The picture is filled with stunning snowy exteriors and gritty Russian locales that provide the backdrop for our not-so innocents abroad. The middle third of the film seems to be what most attracts the filmmakers and provides plenty of gnawing tension and suspense. The climax that includes an almost action-movie set piece, feels undernourished by comparison, but the whole thing is neatly plotted.

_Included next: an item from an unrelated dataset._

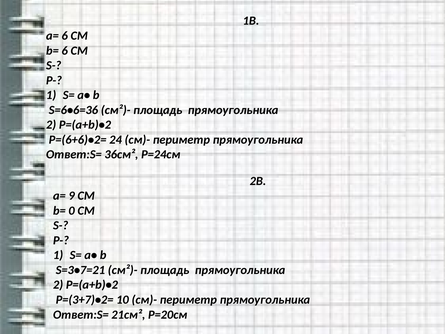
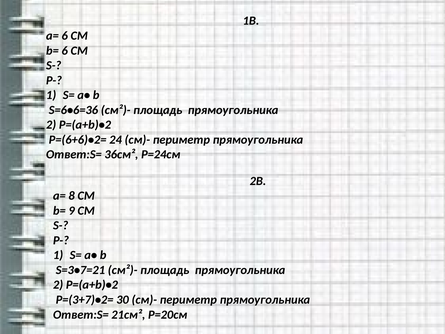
9: 9 -> 8
0: 0 -> 9
10: 10 -> 30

What really holds the movie together is the superb performance by Emily Mortimer as the wife. I am a huge American accent snob, and I resent the notion that affecting them is a breeze for British actors. (I'm sorry, I've been an American my whole life and I've never met anyone who sounded like Dr. Gregory House. Yes, it's a wonderfully charismatic and enjoyable performance, but the accent? C'mon.) Here though, Mortimer's accent is very good and she perfectly conveys a character who may not have it as together as we (or she) might think. You watch her in moments of indecision and you don't know what she might do -- because you can tell that she herself doesn't know. Woody Harrelson is effective, but a little distracting as the husband. But, Sir Ben delivers as always.
This picture has no humor whatsoever, which should be a demerit when the Hitchcock mantel is being bandied around, but it took me by surprise and I'd recommend it.